Why Lacombe Matters: Protecting Canada’s Beef & Forage Innovation Network

Urging the federal government to reconsider the closure of the Lacombe Research and Development Centre. 

For more than 119 years, Lacombe has been a cornerstone of Canadian agricultural innovation . It is not simply a research station — it is a national asset. From forage breeding and feed efficiency research to meat science, carcass grading, and food safety, the work conducted at Lacombe has directly strengthened Canada’s beef sector, supported export market access, and enhanced public confidence in our food system. 

A Network Unlike Any Other 

What makes Lacombe so significant is not only its history — it is the collaborative ecosystem it anchors. 

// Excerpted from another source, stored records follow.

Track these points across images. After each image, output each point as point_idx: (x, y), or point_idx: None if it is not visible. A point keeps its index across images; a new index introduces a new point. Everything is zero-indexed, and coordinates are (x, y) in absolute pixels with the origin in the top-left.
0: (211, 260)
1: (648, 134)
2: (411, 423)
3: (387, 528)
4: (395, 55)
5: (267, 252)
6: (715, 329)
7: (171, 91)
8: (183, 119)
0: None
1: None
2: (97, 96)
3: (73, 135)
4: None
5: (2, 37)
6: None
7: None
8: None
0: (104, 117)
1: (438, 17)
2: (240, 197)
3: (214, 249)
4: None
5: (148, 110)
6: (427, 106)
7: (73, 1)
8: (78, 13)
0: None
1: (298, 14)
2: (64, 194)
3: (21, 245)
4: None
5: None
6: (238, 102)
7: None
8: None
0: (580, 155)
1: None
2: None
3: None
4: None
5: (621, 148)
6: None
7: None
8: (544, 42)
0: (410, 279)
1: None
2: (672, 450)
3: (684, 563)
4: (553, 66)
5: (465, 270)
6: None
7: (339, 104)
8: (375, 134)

Researchers at Lacombe have worked closely with the Lethbridge Research and Development Centre, Western Crop Innovations, Results Driven Agriculture Research (RDAR), universities, and industry partners. Together, they have built one of the most advanced beef-forage innovation systems in North America. 

Plant breeders and livestock scientists in Lacombe have pioneered feed efficiency selection methods that integrate forage breeding with livestock performance data. This approach — unique in the world — focuses on improving feed conversion and reducing environmental impacts while strengthening economic returns for producers. The forage varieties developed through this method are now in the final years of development. 

To withdraw federal capacity now — after decades of producer, provincial, and federal investment — would be shortsighted, wasteful, and deeply disruptive. 

Producers Have Invested — In Good Faith 

Canada’s beef producers have increased their research contributions by over 600% in the past decade. Alberta Beef Producers alone currently has close to $1 million invested in AAFC projects that may be affected. 

These investments were made strategically, in partnership with federal infrastructure and expertise. Producers view research not as a discretionary expense, but as an investment in long-term competitiveness, food safety, environmental stewardship, and consumer trust. 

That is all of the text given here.